Cette fameuse page des Misérables, je ne l'avais pas traitée dans le spectacle, et pour cause, elle ne se situait même pas en 1832, l'année de l'insurrection qui occupe le coeur du roman. Victor Hugo opère un flash forward et se transporte en juin 1848, où deux barricades s'opposent : « La Charybde du faubourg Saint-Antoine et la Scylla du faubourg du Temple », l'une commandée par l'ex-officier de marine Frédéric Cournet, l'autre par l'ouvrier Emmanuel Barthélémy. Deux hommes qui se retrouveront à Londres en 1852, pistolet à la main, pour le dernier duel mortel de l’histoire anglaise, Englefield Green, un pré dans les environs du château de Windsor (Rolin y est allé, il est sûr à 98 % que c'est bien là que s'est déroulé l'événement). A l'auberge de Barley Mow, une inscription rappelle encore le duel : c'est là que Cournet fut transporté et où il mourut quelques heures plus tard.

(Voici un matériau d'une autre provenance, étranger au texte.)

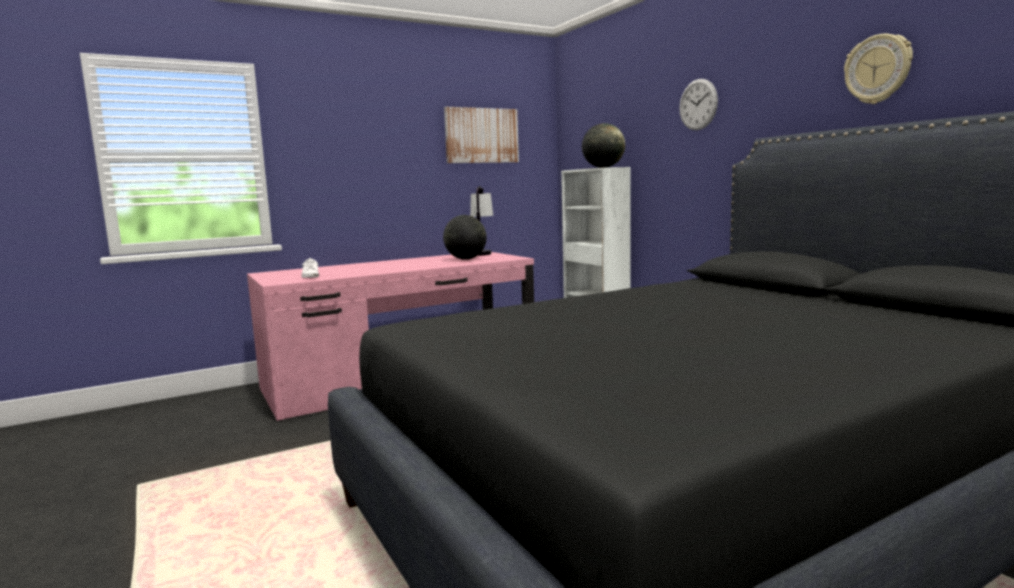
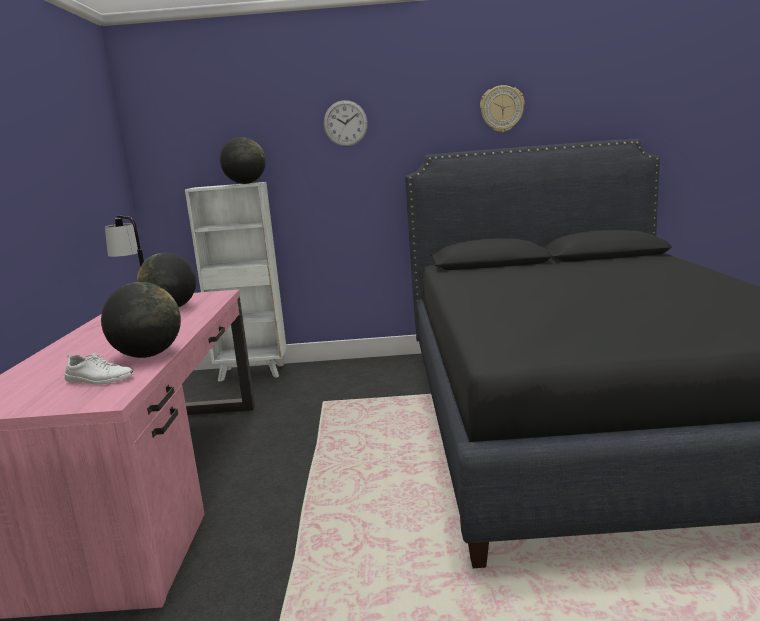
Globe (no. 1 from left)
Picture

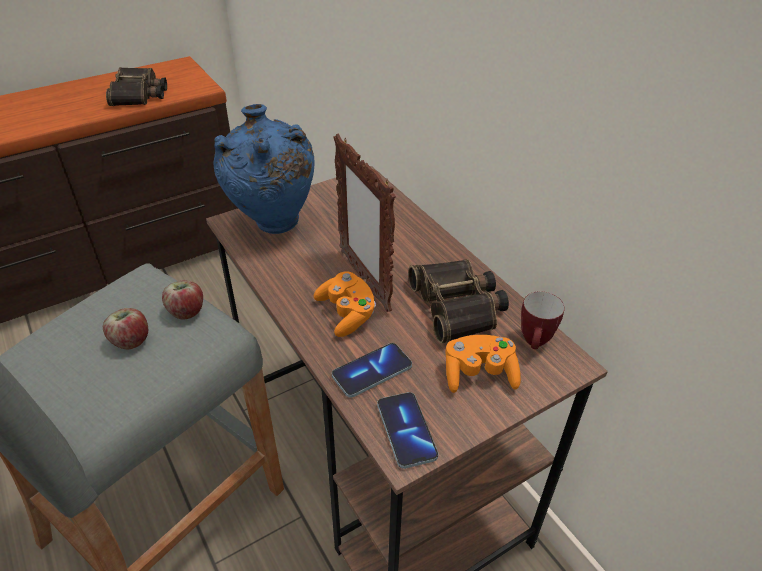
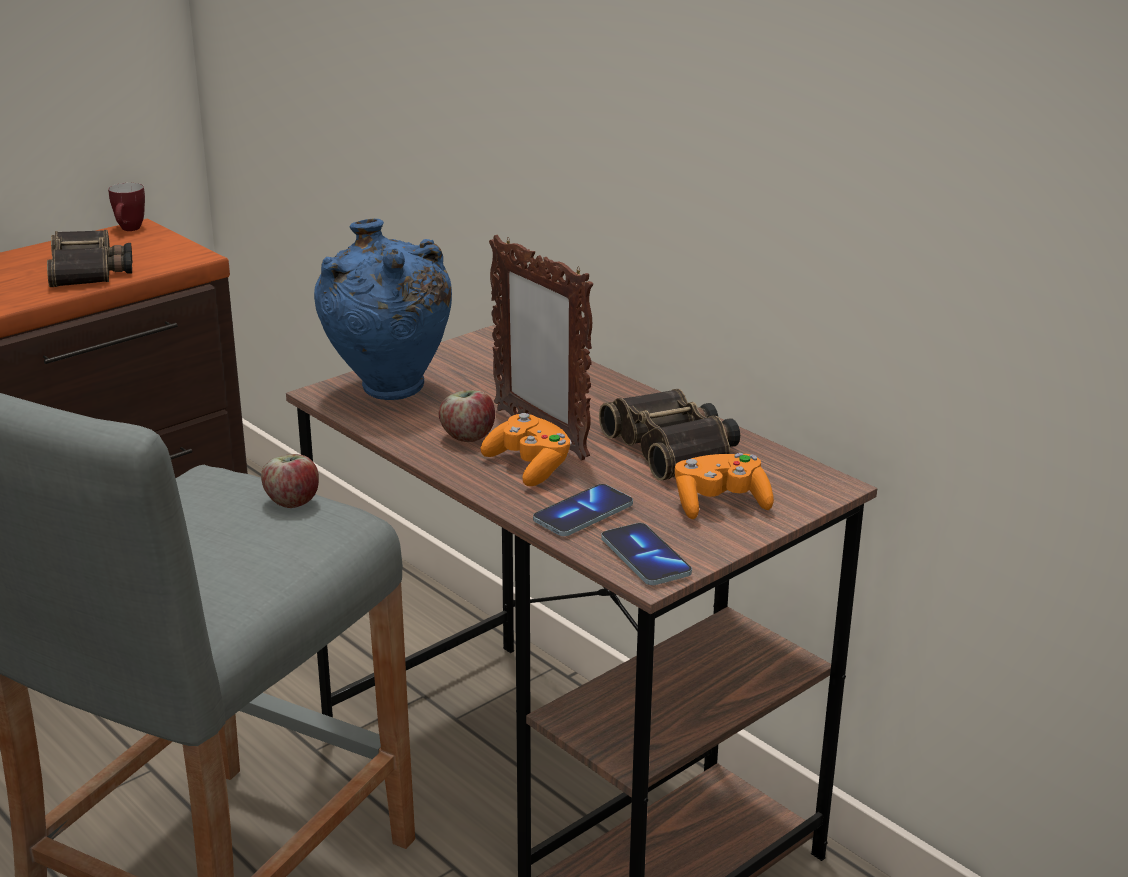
Mug
Apple (no. 2 from left)

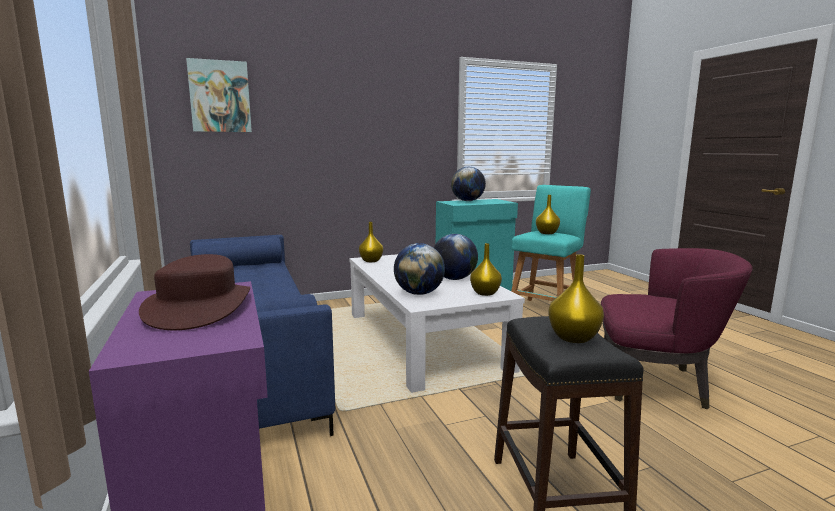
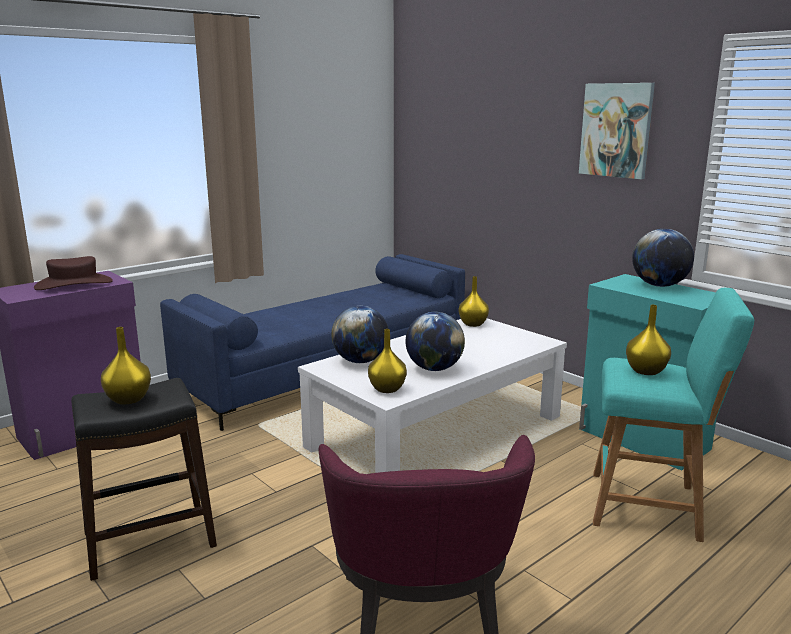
Picture

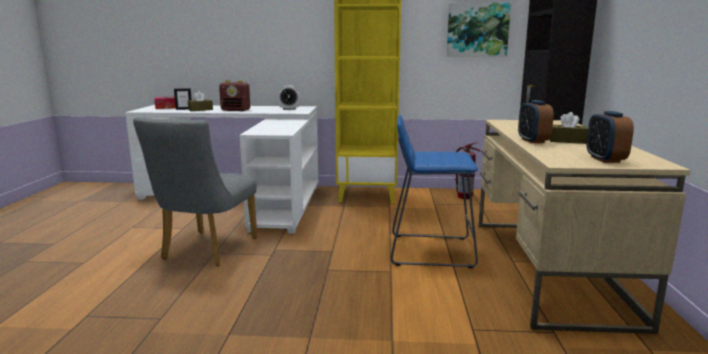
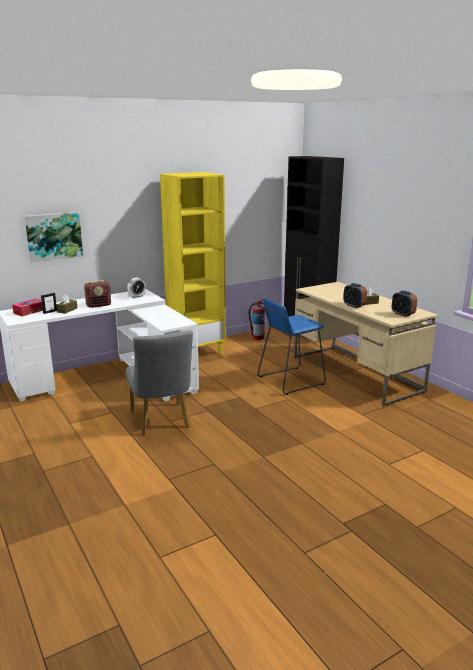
Picture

"Le patron de l'auberge, ou celui que je juge tel, est un grand costaud à barbe et à moustache blond-roux ressemblant assez au marin dont la tête ornait autrefois, entourée d'une bouée de sauvetage, les paquets de cigarettes Player-s Navy Cut. Il me sert a stone bass (maigre, ou courbine, en français) dont je n'ai pas à me plaindre, accompagné d'un verre de pinot grigio (deux, soyons honnête : un pour le poisson, un pour Cournet). [...] En partant, le marin de Player's me dit qu'il n'a jamais rencontré le fantôme de Cournet et ma lenteur d'esprit fait que c'est seulement une fois dehors sous la pluie qui s'est remise à tomber et fait briller le vert de l'herbe, que je songe que j'aurai dû lui répondre : "I am the ghost, c'est moi le fantôme." (150-151)

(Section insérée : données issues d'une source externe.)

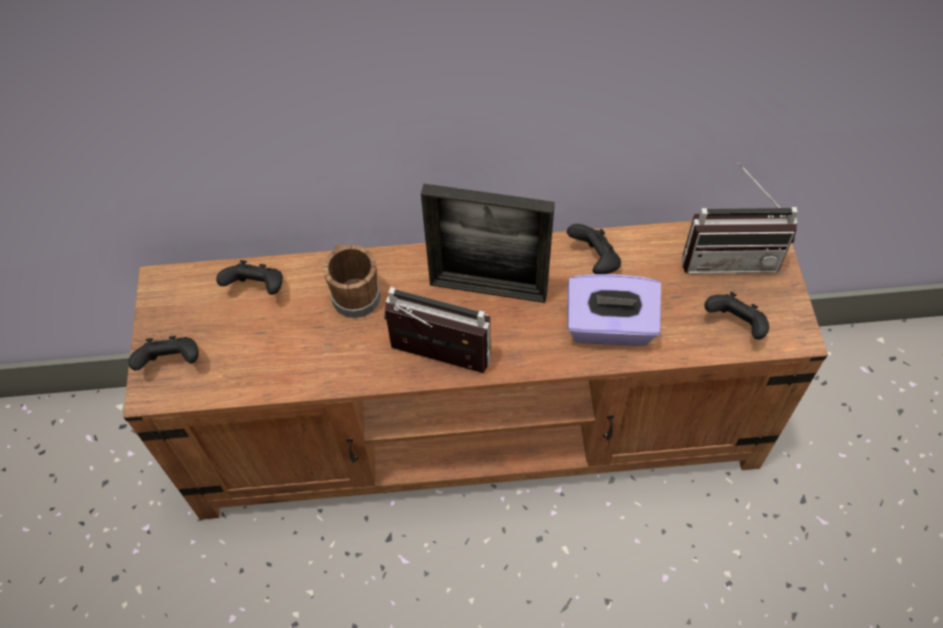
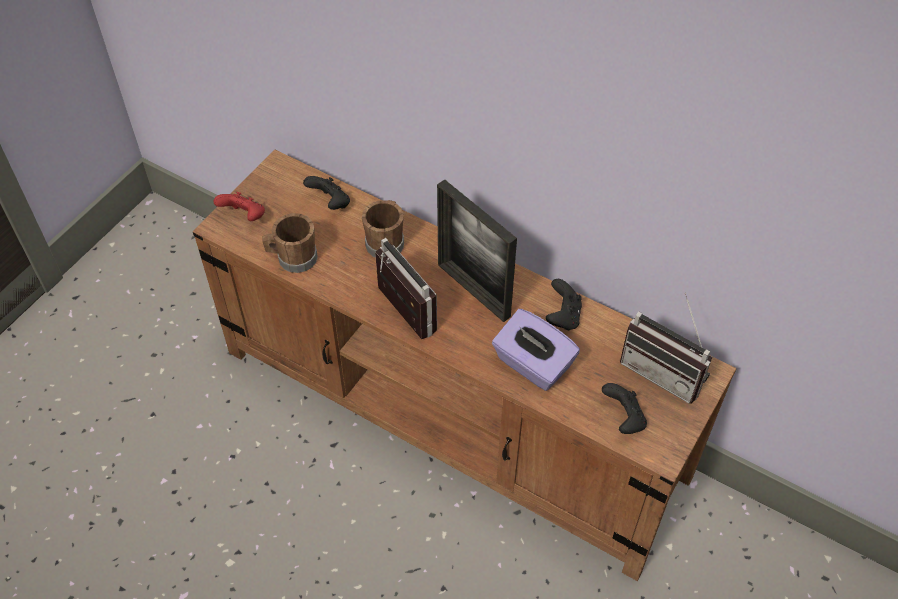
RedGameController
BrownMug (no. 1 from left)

Dans un bel article d'AOC sur le livre de Rolin, Laurent Demanze commence par ces mots : "Écrire la lecture : Olivier Rolin s’est donné pour ainsi dire le programme esquissé par Roland Barthes dans S/Z et trop peu réalisé aujourd’hui. « Ne vous est-il jamais arrivé, lisant un livre, de vous arrêter sans cesse dans votre lecture, non par désintérêt, mais au contraire par afflux d’idées, d’excitations, d’associations ? En un mot, ne vous est-il pas arrivé de lire en levant la tête ? » Jusqu’à ce que mort s’ensuive est précisément cet afflux d’associations et cette enquête rêveuse dilatant à force de recherches et d’hypothèses une page des Misérables pour lui donner 200 pages d’ampleur."
C'est à un pareil afflux d'associations que je fus témoin en ces jours d'avril. Le motif des fantômes n'était que le premier d'une suite de thèmes récurrents, jusqu'à un événement tout à fait surprenant que je narrerai plus tard.